Delicious low-carb recipe for "Cauliflower Fried Rice," a healthy and satisfying alternative to traditional fried rice:
Ingredients:
- 1 medium head of cauliflower, grated into "rice" (or pre-packaged cauliflower rice)
- 2 tablespoons vegetable oil or sesame oil
- 1 small onion, finely chopped
- 2 cloves garlic, minced
- 1 cup diced carrots
- 1 cup peas (fresh or frozen)
- 2 eggs, beaten
- 2-3 tablespoons low-sodium soy sauce or tamari (adjust to taste)
- 1/2 teaspoon ground ginger
- Salt and pepper to taste
- Chopped green onions and sesame seeds for garnish (optional)
Instructions:
- Start by grating the cauliflower into "rice" using a box grater or a food processor. If using a food processor, pulse the cauliflower until it resembles rice grains. Set aside. 
- Heat the vegetable oil or sesame oil in a large skillet or wok over medium heat. 
- Add the chopped onion and garlic to the skillet. Sauté for 2-3 minutes until they become fragrant and the onion becomes translucent. 
- Stir in the diced carrots and peas. Cook for an additional 3-4 minutes until the vegetables start to soften. 

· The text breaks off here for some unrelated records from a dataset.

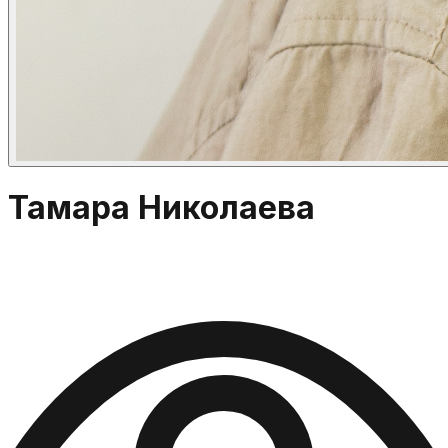
Тамара Николаева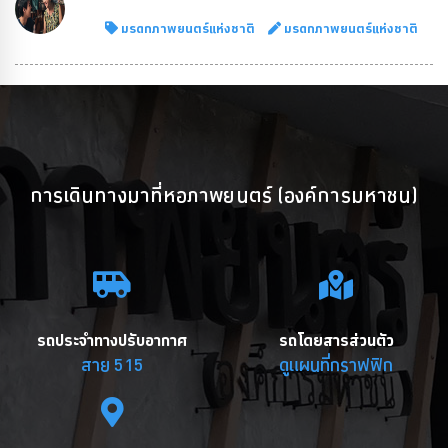
มรดกภาพยนตร์แห่งชาติ
มรดกภาพยนตร์แห่งชาติ
การเดินทางมาที่หอภาพยนตร์ (องค์การมหาชน)
รถประจำทางปรับอากาศ
รถโดยสารส่วนตัว
สาย 515
ดูแผนที่กราฟฟิก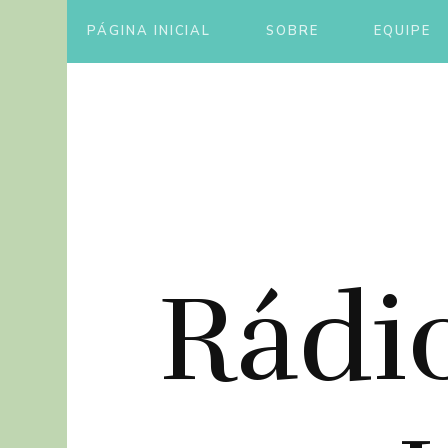
PÁGINA INICIAL
SOBRE
EQUIPE
Rádi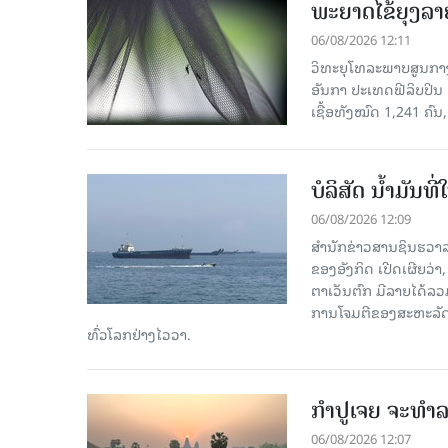
ພະຍາດໄຂ້ຍຸງລາ
06/08/2026 12:11
ວິທະຍຸໂທລະພາບສູນກາງຈ
ອັນກາ ປະເທດຟີລິບປິນ 
ເຊື້ອ​ທັງ​ໝົດ 1,241 ຄົນ
ບໍລິສັດ ນ້ຳມັນ
06/08/2026 12:09
ສຳນັກຂ່າວສານຊິນຮວາລ
ຂອງອັງກິດ ເປີດເຜີຍວ່າ,
ຕາເວັນຕົກ ມີລາຍໄດ້ລວ
ການໂຈມຕີຂອງສະຫະລັດ ອ
ທົ່ວໂລກຢ່າງໄວວາ.
ກຳປູເຈຍ ຈະທຳລາ
06/08/2026 12:07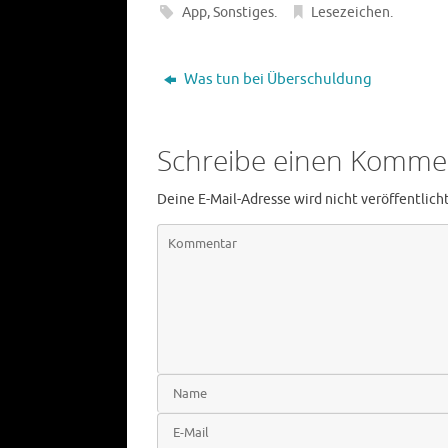
App
,
Sonstiges
.
Lesezeichen
.
Was tun bei Überschuldung
Schreibe einen Komme
Deine E-Mail-Adresse wird nicht veröffentlicht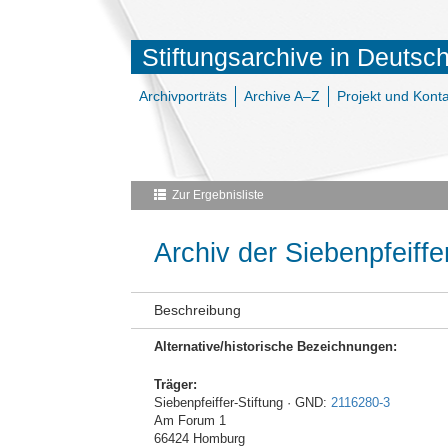
Stiftungsarchive in Deutsc
Archivporträts
Archive A–Z
Projekt und Konta
Zur Ergebnisliste
Archiv der Siebenpfeiffe
Beschreibung
Alternative/historische Bezeichnungen:
Träger:
Siebenpfeiffer-Stiftung · GND:
2116280-3
Am Forum 1
66424 Homburg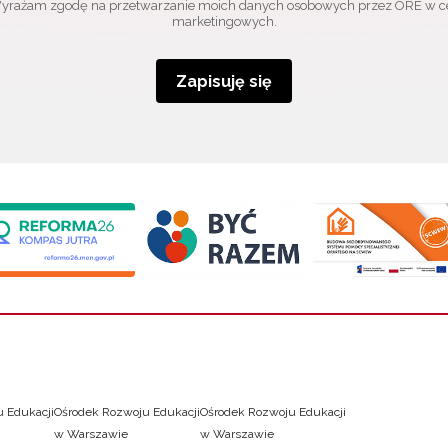
yrażam zgodę na przetwarzanie moich danych osobowych przez ORE w c
marketingowych.
Zapisuję się
 Edukacji
Ośrodek Rozwoju Edukacji
Ośrodek Rozwoju Edukacji
w Warszawie
w Warszawie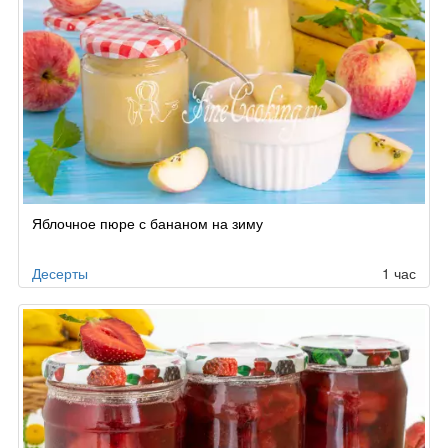
Яблочное пюре с бананом на зиму
Десерты
1 час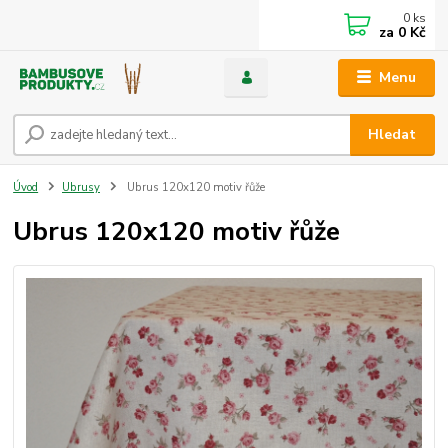
0
ks
za
0 Kč
Menu
Hledat
Úvod
Ubrusy
Ubrus 120x120 motiv řůže
Ubrus 120x120 motiv řůže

- Push the vegetables to one side of the skillet and add the beaten eggs to the other side. Scramble the eggs until cooked through, breaking them into small pieces with a spatula. 

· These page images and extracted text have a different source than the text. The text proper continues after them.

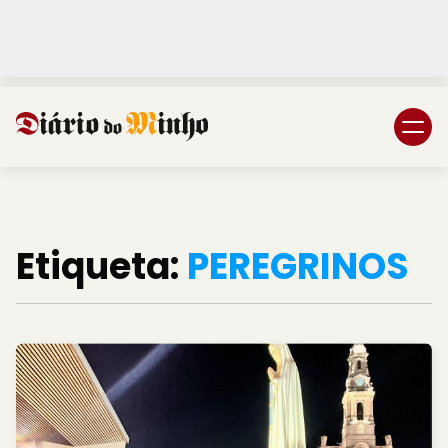
Login
Subscreva DM
Etiqueta:
PEREGRINOS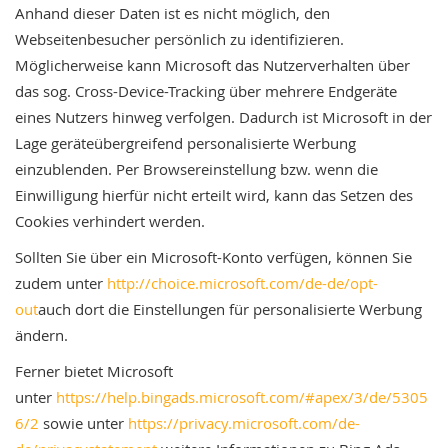
Anhand dieser Daten ist es nicht möglich, den
Webseitenbesucher persönlich zu identifizieren.
Möglicherweise kann Microsoft das Nutzerverhalten über
das sog. Cross-Device-Tracking über mehrere Endgeräte
eines Nutzers hinweg verfolgen. Dadurch ist Microsoft in der
Lage geräteübergreifend personalisierte Werbung
einzublenden. Per Browsereinstellung bzw. wenn die
Einwilligung hierfür nicht erteilt wird, kann das Setzen des
Cookies verhindert werden.
Sollten Sie über ein Microsoft-Konto verfügen, können Sie
zudem unter
http://choice.microsoft.com/de-de/opt-
out
auch dort die Einstellungen für personalisierte Werbung
ändern.
Ferner bietet Microsoft
unter
https://help.bingads.microsoft.com/#apex/3/de/5305
6/2
sowie unter
https://privacy.microsoft.com/de-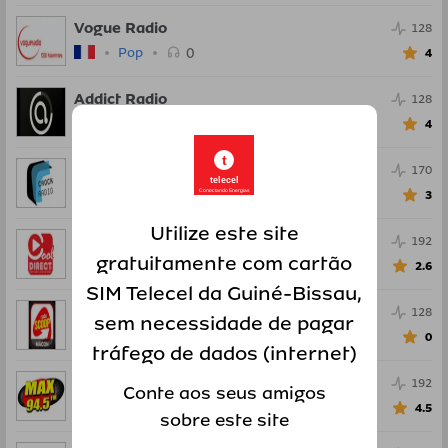
Vogue Radio
128
0
Pop
4
Addict Radio
128
0
Rock
4
t
C Rock Radio
170
telecel
0
Rock
Conectando Energias
3
Utilize este site
Radio Cool Direct L'air du sud
192
gratuitamente com cartão
0
Pop
2.6
SIM Telecel da Guiné-Bissau,
Radio Scoop Macon
128
sem necessidade de pagar
0
Pop
0
tráfego de dados (internet)
Max FM
192
Conte aos seus amigos
0
Dança
4.5
sobre este site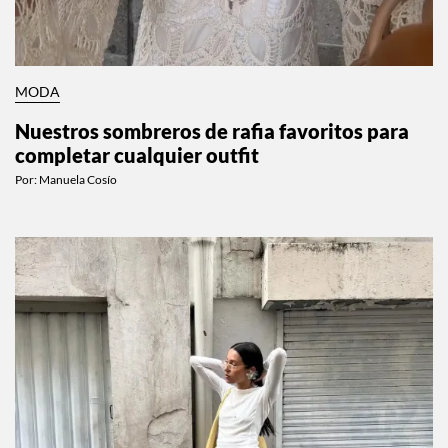
MODA
Nuestros sombreros de rafia favoritos para
completar cualquier outfit
Por:
Manuela Cosío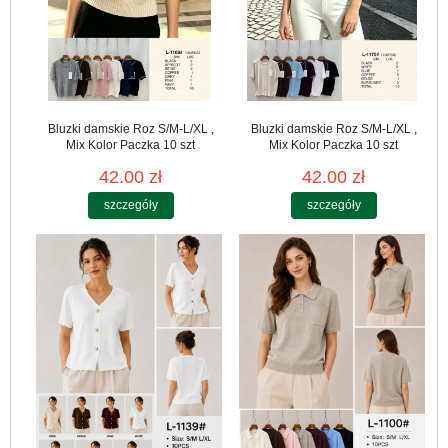
Bluzki damskie Roz S/M-L/XL ,
Bluzki damskie Roz S/M-L/XL ,
Mix Kolor Paczka 10 szt
Mix Kolor Paczka 10 szt
42.00 zł
42.00 zł
szczegóły
szczegóły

- Combine the eggs with the vegetables and then add the grated cauliflower. 
- Season with low-sodium soy sauce or tamari, ground ginger, salt, and pepper. Stir well to distribute the flavors and cook for another 5-7 minutes until the cauliflower rice is tender but not mushy. 
- Taste and adjust the seasoning as needed with more soy sauce or other seasonings. 
- Garnish with chopped green onions and sesame seeds if desired. 
- Serve hot as a standalone meal or as a side dish with your favorite protein. 
This low-carb cauliflower fried rice is a satisfying, nutritious, and flavorful alternative to traditional fried rice. It's packed with vegetables and is perfect for those looking to reduce their carb intake while enjoying a classic dish.